§ Given records:

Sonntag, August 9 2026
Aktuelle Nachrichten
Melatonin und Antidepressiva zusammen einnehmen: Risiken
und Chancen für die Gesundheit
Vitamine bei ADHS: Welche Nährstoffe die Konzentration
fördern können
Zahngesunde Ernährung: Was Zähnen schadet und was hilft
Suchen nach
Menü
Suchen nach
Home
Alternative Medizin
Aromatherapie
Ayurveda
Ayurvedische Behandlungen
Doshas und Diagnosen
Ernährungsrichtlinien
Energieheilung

§ Task description: Copy the records above, keeping each line identical.

§ Your response:
Sonntag, August 9 2026
Aktuelle Nachrichten
Melatonin und Antidepressiva zusammen einnehmen: Risiken
und Chancen für die Gesundheit
Vitamine bei ADHS: Welche Nährstoffe die Konzentration
fördern können
Zahngesunde Ernährung: Was Zähnen schadet und was hilft
Suchen nach
Menü
Suchen nach
Home
Alternative Medizin
Aromatherapie
Ayurveda
Ayurvedische Behandlungen
Doshas und Diagnosen
Ernährungsrichtlinien
Energieheilung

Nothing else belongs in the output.